> Plain-text document sources
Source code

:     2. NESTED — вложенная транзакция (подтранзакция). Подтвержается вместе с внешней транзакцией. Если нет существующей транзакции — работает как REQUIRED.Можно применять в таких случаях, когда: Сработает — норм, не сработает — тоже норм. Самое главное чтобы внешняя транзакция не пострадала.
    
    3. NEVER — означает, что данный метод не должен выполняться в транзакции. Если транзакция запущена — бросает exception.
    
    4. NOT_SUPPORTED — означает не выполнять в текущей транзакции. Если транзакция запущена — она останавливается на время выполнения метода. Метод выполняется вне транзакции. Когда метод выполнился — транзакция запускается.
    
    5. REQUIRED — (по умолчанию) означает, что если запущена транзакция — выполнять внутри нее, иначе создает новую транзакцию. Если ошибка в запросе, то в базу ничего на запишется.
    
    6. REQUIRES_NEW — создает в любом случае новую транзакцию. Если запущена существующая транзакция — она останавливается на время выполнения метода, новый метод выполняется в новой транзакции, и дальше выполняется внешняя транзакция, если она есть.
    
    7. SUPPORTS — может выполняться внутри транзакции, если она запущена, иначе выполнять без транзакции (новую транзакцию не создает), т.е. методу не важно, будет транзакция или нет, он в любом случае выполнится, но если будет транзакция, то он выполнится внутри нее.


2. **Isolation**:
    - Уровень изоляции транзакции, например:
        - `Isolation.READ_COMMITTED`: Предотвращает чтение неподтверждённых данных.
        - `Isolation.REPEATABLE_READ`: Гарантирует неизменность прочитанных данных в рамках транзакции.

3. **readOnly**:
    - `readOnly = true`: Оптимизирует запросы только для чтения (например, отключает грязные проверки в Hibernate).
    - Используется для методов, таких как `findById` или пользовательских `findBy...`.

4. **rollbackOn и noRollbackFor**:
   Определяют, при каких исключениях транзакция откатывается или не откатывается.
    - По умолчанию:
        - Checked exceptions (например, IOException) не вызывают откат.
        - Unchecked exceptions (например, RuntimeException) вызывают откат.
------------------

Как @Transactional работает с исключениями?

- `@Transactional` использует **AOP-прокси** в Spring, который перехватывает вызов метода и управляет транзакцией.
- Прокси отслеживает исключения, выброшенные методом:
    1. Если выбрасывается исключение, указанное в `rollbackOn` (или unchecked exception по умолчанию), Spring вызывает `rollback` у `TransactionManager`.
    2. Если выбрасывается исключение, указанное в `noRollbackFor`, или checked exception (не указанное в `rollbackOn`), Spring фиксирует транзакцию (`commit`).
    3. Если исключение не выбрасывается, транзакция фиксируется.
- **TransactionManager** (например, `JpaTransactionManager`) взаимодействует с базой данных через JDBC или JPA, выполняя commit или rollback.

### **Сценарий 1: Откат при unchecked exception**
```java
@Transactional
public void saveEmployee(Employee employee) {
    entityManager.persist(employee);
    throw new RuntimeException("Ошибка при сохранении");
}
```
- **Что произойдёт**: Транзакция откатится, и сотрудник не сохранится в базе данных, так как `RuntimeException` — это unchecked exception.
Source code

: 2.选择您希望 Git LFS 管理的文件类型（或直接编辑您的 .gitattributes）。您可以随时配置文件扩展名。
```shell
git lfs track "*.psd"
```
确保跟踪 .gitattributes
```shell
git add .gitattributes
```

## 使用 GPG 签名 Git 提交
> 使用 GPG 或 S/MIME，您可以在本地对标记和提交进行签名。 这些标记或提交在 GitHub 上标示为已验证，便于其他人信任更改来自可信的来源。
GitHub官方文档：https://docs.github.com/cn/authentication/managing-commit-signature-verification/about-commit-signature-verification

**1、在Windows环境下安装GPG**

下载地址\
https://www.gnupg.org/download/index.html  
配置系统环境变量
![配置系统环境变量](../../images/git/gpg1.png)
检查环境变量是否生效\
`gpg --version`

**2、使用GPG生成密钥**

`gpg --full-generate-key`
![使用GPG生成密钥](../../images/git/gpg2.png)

> What this task involves
Search the data for "rollbackOn". Copy every matching line.

> Reply to the exercise
4. **rollbackOn и noRollbackFor**:
    1. Если выбрасывается исключение, указанное в `rollbackOn` (или unchecked exception по умолчанию), Spring вызывает `rollback` у `TransactionManager`.
    2. Если выбрасывается исключение, указанное в `noRollbackFor`, или checked exception (не указанное в `rollbackOn`), Spring фиксирует транзакцию (`commit`).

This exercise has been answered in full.